The Eaglescliffe-based manufacturer, which makes plastic components for the automotive industry, reported a growth in turnover from £40.9m to £49.8m.
Nifco almost doubled the amount of turnover it generates through its customer specific tooling business, which increased from £4.4m in 2012 to £8.3m in 2013.
The firm’s injection moulded plastics business generated £41.5m turnover during the year, compared with turnover of £36.5m the year before.
Director Mike Matthews described the period as demanding given the firm’s change of premises to its new Durham Lane site amid 22% sales growth.
The 14.4 acre, £8.5m site was chosen after the firm outgrew the factory it had been operating in since the 1960s. Nifco said the new factory was at peak production by the end of 2013.
Mr Matthews, crowned North East Business Executive of the year in 2013, said: “Nifco is now in its 5th consecutive year of growth. With ongoing refinement and improvement of its business strategies both internally and externally the business is becoming, year-on-year, more effective in operations and year-on-year more effective at winning new business.
“For the last five years we have set new business achievement targets every year.
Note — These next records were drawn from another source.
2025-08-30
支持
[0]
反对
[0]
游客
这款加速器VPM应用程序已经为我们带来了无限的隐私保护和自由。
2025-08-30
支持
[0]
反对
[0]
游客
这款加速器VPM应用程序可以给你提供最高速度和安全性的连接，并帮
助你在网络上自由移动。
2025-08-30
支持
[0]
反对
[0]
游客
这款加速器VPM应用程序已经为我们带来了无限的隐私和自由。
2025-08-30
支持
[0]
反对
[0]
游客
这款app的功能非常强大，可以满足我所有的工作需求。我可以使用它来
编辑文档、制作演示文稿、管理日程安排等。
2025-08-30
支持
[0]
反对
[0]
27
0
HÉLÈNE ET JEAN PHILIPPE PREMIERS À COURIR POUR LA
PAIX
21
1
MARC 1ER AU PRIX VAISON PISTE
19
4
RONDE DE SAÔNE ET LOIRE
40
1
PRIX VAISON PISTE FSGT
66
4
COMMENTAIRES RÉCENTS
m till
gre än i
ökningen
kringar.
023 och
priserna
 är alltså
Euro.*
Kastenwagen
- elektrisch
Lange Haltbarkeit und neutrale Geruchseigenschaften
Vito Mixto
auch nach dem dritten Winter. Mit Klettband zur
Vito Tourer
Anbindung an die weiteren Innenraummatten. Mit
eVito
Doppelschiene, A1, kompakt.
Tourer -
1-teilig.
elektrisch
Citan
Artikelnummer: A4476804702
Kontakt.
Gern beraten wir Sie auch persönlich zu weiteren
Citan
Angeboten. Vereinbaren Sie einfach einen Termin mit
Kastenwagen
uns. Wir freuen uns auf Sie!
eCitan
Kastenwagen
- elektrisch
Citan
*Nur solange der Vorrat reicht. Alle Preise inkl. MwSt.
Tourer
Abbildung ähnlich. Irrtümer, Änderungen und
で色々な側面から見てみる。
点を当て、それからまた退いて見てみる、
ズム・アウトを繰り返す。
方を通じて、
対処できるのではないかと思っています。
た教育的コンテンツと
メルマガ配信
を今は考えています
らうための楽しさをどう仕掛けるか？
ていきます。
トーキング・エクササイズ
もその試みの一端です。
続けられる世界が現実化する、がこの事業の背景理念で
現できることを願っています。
In 2013 this was sales nominations in excess of £20m, with higher expectations for 2014. Current projections see Nifco UK achieve somewhere in the order of £100m by 2020.”
The average number of staff in the firm’s production unit increased from 255 to 316, while the number of sales and administration staff increased from 47 to 52.
Elsewhere in the report Mr Matthews highlighted challenges posed by increasing raw material and transport prices, saying the firm expected such pressures to continue into 2014.
He also added: “Although Nifco’s sales activity has performed exceptionally well, this has to be seen in context against a stagnant Eurozone where car production has still not reached pre credit crisis levels and where high levels of austerity measures are still limiting growth in these countries.”